PAGE:
Walking with God into the Darkness
Sermon by Teri Daily
For several months a notification has been popping up on my computer that reads: “Do you want to make Google Chrome your default browser?” I have been x-ing out of it. Why would I want to try Google Chrome? After all, Internet Explorer has been working fine for me. But yesterday I “encountered a problem” with Internet Explorer, or so my computer told me over and over again. I consulted my husband, and finally he said: “I think you’re going to have to try using Google Chrome.” I did, and it worked beautifully. I may find that Google Chrome has a lot to offer, but I went there kicking and screaming. In a similar, but much more profound way, that’s how most of us enter into darkness as well—be it spiritual, physical, or emotional darkness.
In Barbara Brown Taylor’s most recent book, Learning to Walk in the Dark, she laments the fact that most Christianity today is of the variety she calls “solar” Christianity. Along with dividing reality into all sorts of “opposites”—sacred/profane, spirit/flesh, good/evil—we’ve divided it into light and dark, opting for solar Christianity instead of lunar Christianity. We’ve lost all knowledge of what the darkness can teach us; we’ve come to see darkness as the absence of God; we’ve forgotten how to walk in the dark; and we avoid darkness at all cost—especially the darkness in our own lives.

EXERCISE TASK:
Set down everything in the sermon above from "Walking with God" down to "or emotional darkness.", word for word.

INFORMATION SUPPLIED:
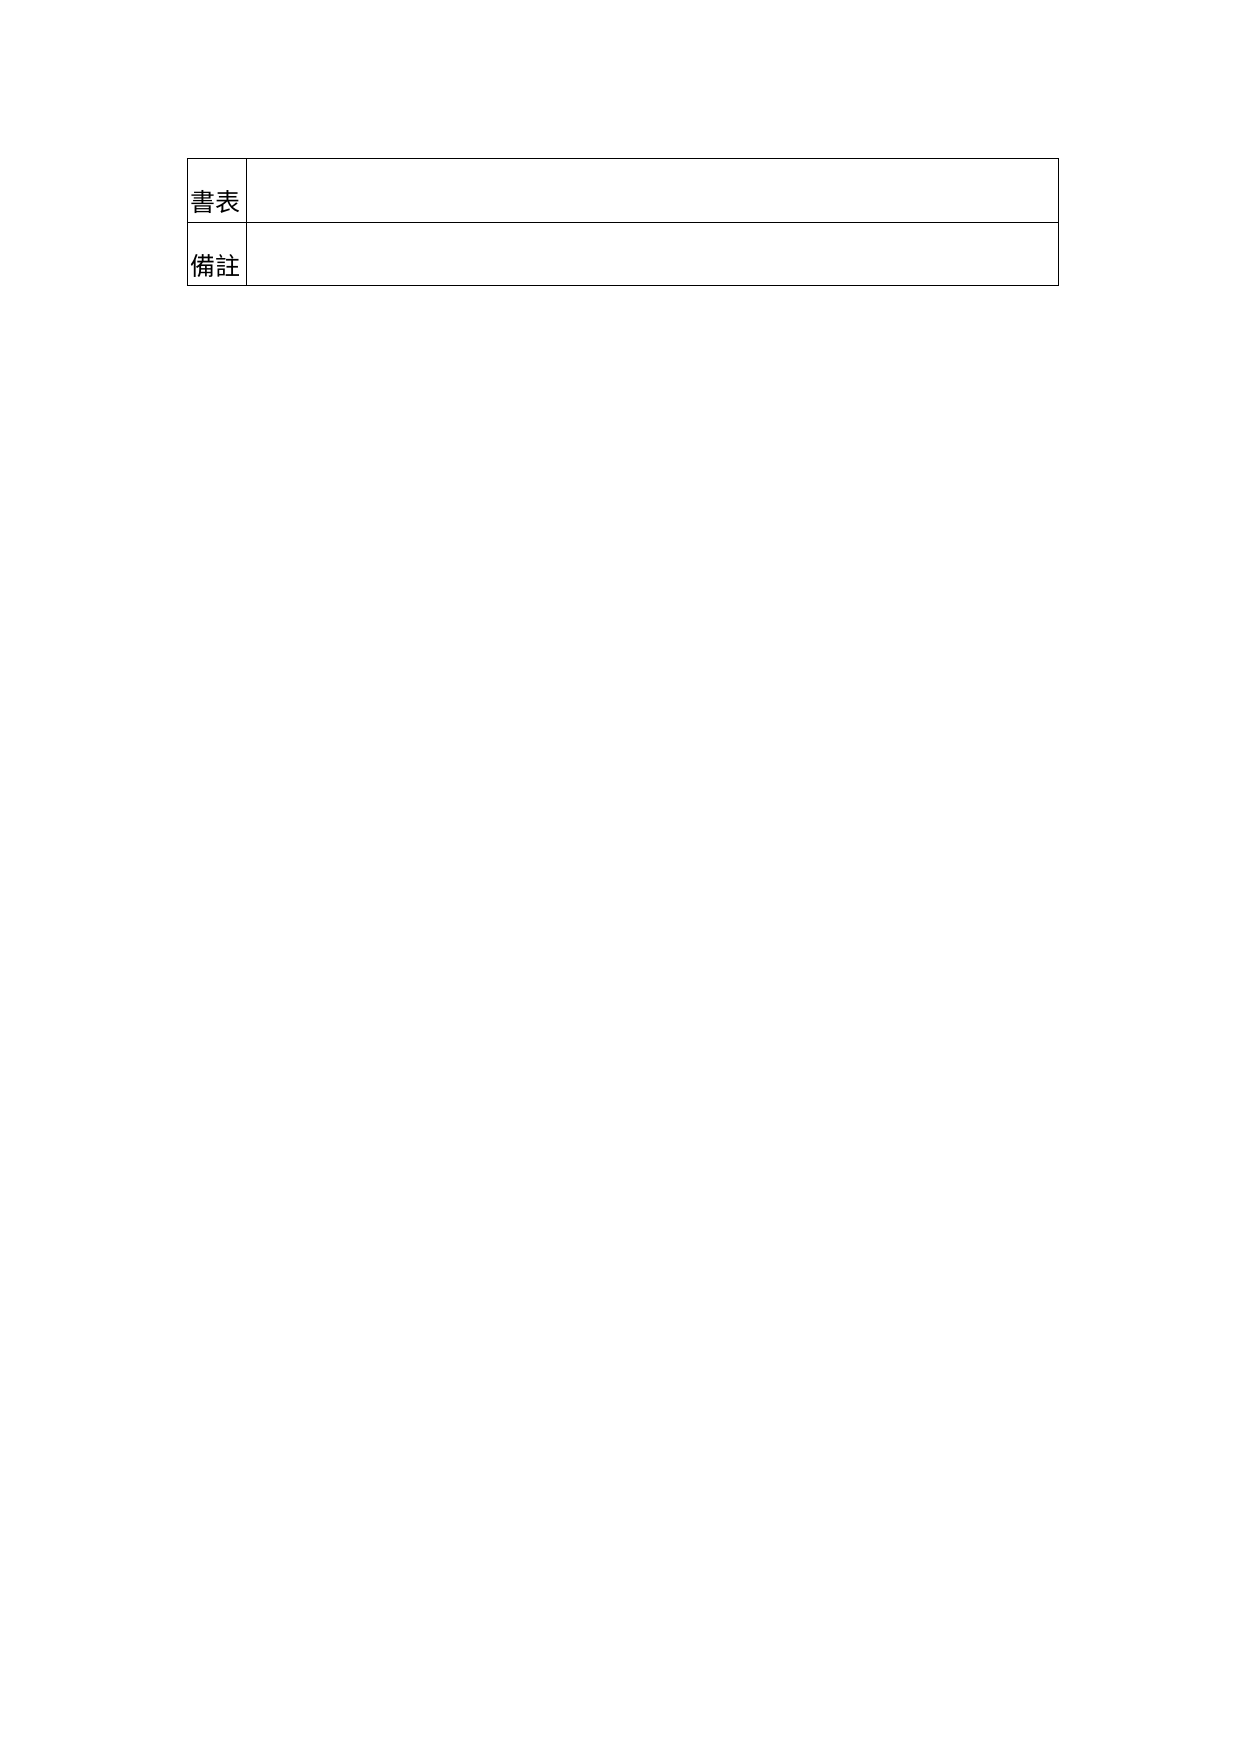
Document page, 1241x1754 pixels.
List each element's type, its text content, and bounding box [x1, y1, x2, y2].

FULL SOLUTION:
Walking with God into the Darkness
Sermon by Teri Daily
For several months a notification has been popping up on my computer that reads: “Do you want to make Google Chrome your default browser?” I have been x-ing out of it. Why would I want to try Google Chrome? After all, Internet Explorer has been working fine for me. But yesterday I “encountered a problem” with Internet Explorer, or so my computer told me over and over again. I consulted my husband, and finally he said: “I think you’re going to have to try using Google Chrome.” I did, and it worked beautifully. I may find that Google Chrome has a lot to offer, but I went there kicking and screaming. In a similar, but much more profound way, that’s how most of us enter into darkness as well—be it spiritual, physical, or emotional darkness.